IVIg therapy gains the upper hand in ProDERM

Results of the phase III, placebo-controlled ProDERM trial reported at EULAR 2021 showed significant efficacy and acceptable safety for immunoglobulin therapy given intravenously (IVIg) to patients with dermatomyositis – a systemic autoimmune disease marked by progressive proximal muscle weakness and a distinctive skin rash.  

At week 16, the response rates were 78.7 percent and 43.8 percent (p=0.0008) for IVIg and placebo, respectively. “The effects of IVIg on the muscle and the skin were both highly statistically significant,” said study investigator Dr Rohit Aggarwal, medical director of the Arthritis and Autoimmunity Center at the University of Pittsburgh in Pittsburgh, Pennsylvania, US.

The CDASI* score, a tool used to assess disease activity, was reduced by almost half at 16 weeks in those treated with IVIg. Improvement in MMT-8** scores, a set of 8 designated muscles tested unilaterally (range of 0–80 where 0=worst and 80=best), were also clinically and statistically significant in these patients. (EULAR 2021, abstract OP0008]

Results eagerly awaited

Session moderator Dr Hendrik Schulze-Koops from Ludwig Maximilian University of Munich in Munich, Germany, who is unaffiliated with the study, said ProDERM is a much-awaited trial.
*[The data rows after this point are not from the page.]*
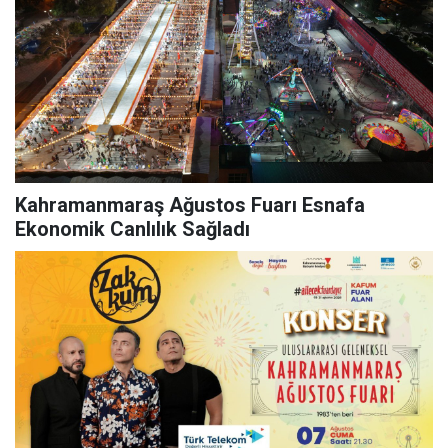
Kahramanmaraş Ağustos Fuarı Esnafa
Ekonomik Canlılık Sağladı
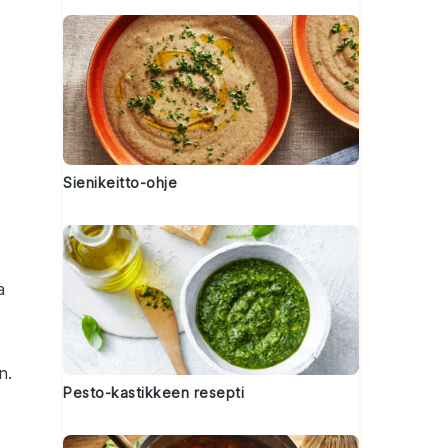
Sienikeitto-ohje
a
n.
Pesto-kastikkeen resepti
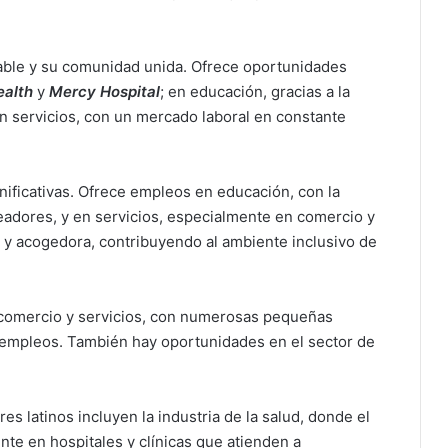
ble y su comunidad unida. Ofrece oportunidades
alth
y
Mercy Hospital
; en educación, gracias a la
 en servicios, con un mercado laboral en constante
ificativas. Ofrece empleos en educación, con la
eadores, y en servicios, especialmente en comercio y
a y acogedora, contribuyendo al ambiente inclusivo de
comercio y servicios, con numerosas pequeñas
empleos. También hay oportunidades en el sector de
 latinos incluyen la industria de la salud, donde el
te en hospitales y clínicas que atienden a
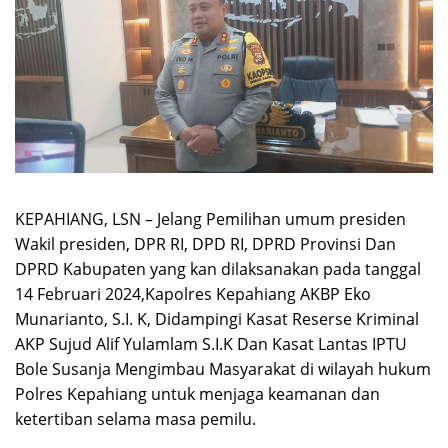
KEPAHIANG, LSN – Jelang Pemilihan umum presiden
Wakil presiden, DPR RI, DPD RI, DPRD Provinsi Dan
DPRD Kabupaten yang kan dilaksanakan pada tanggal
14 Februari 2024,Kapolres Kepahiang AKBP Eko
Munarianto, S.I. K, Didampingi Kasat Reserse Kriminal
AKP Sujud Alif Yulamlam S.I.K Dan Kasat Lantas IPTU
Bole Susanja Mengimbau Masyarakat di wilayah hukum
Polres Kepahiang untuk menjaga keamanan dan
ketertiban selama masa pemilu.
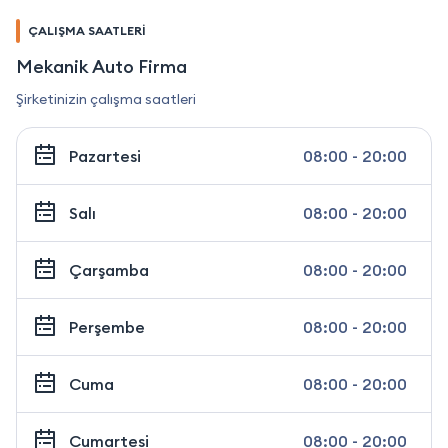
ÇALIŞMA SAATLERİ
Mekanik Auto Firma
Şirketinizin çalışma saatleri
Pazartesi
08:00 - 20:00
Salı
08:00 - 20:00
Çarşamba
08:00 - 20:00
Perşembe
08:00 - 20:00
Cuma
08:00 - 20:00
Cumartesi
08:00 - 20:00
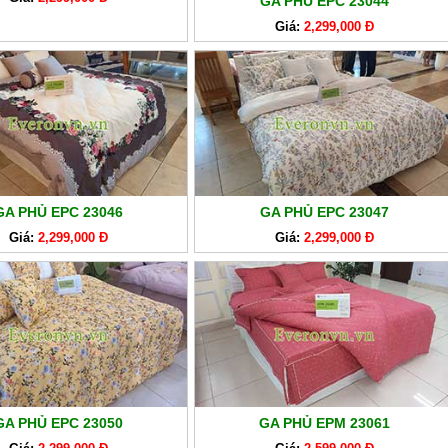
GA PHỦ EPC 23044
Giá:
2,299,000 Đ
GA PHỦ EPC 23046
GA PHỦ EPC 23047
Giá:
2,299,000 Đ
Giá:
2,299,000 Đ
GA PHỦ EPC 23050
GA PHỦ EPM 23061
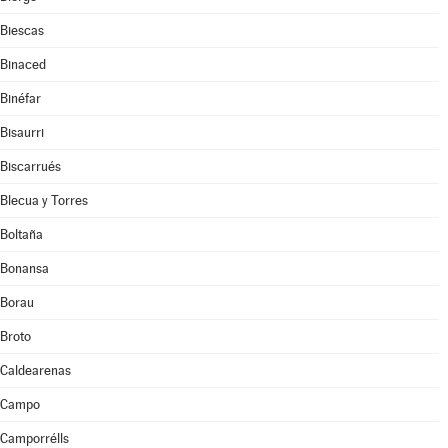
Biescas
Binaced
Binéfar
Bisaurri
Biscarrués
Blecua y Torres
Boltaña
Bonansa
Borau
Broto
Caldearenas
Campo
Camporrélls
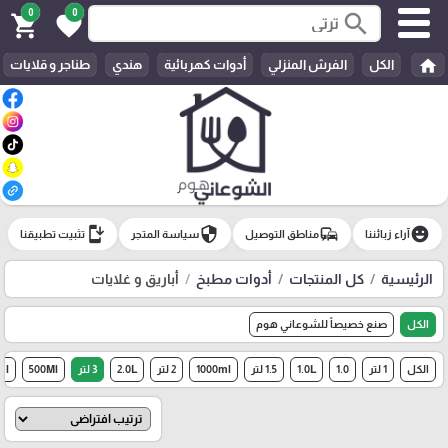
0
0
search
shopping_cart
favorite
home
الكل
الفرش المنزلي
أدوات كهربائية
هندي
طناجر و قلايات
install_mobile
security
commute
emoji_emotions
آراء زبائننا
مناطق التوصيل
سياسة المتجر
تثبيت تطبيقنا
الرئيسية
كل المنتجات
أدوات مطبخ
أباريق و غلايات
الكل
صنع خصيصاً للشوعاني هوم
الكل
1 لتر
1.0
1.0L
1.5 لتر
1000ml
2 لتر
2.0L
3 لتر
500Ml
ml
Admittedly, he said rheumatologists have been doing “what we have been doing, but we had no evidence for support.” He added that IVIg is listed among treatment options by the US Myositis Association despite the absence of controlled studies, as well as most immunosuppressive therapies used for this disease that is affecting both children and adults.

ProDERM included over 90 patients with dermatomyositis who were randomly assigned to 2 g/kg of IVIg or placebo given every 4 weeks. The mean age of the patients was 53 and 75 percent were women.

At 16 weeks, the mean Total Improvement Score (TIS) was more than doubled in those receiving IVIg vs placebo (48.4 vs 21.6). Patients who had not worsened while on IVIG treatment and those on placebo entered the open-label extension period of 24 weeks.

By 12 weeks, the mean TIS score in the IVIg group jumped to 54 vs 44.4 for those initially on placebo but had switched to IVIg.

At the end of the 24-week extension phase, the mean TIS scores were almost comparable between groups (55.4 for those on IVIg for 40 weeks vs 51.1 for those who started with placebo and then switched to IVIg).

Tolerable safety profile

The most common side effects reported were headache, pyrexia, and nausea, which were the same side effects reported for IVIg in other studies. Those were generally mild though, according to Aggarwal.

The rate of serious adverse events was only slightly higher for IVIg (5.8 percent vs 4.2 percent).

Potential new indication

The proprietary IVIg (Octagam 10%) used in ProDERM is approved in the US for the treatment of chronic immune thrombocytopenic purpura. Its manufacturer is set to file a supplemental new drug application with the US Food and Drug Administration for dermatomyositis. Earlier, the European Medicines Agency has greenlighted the agent for the same condition, Aggarwal shared.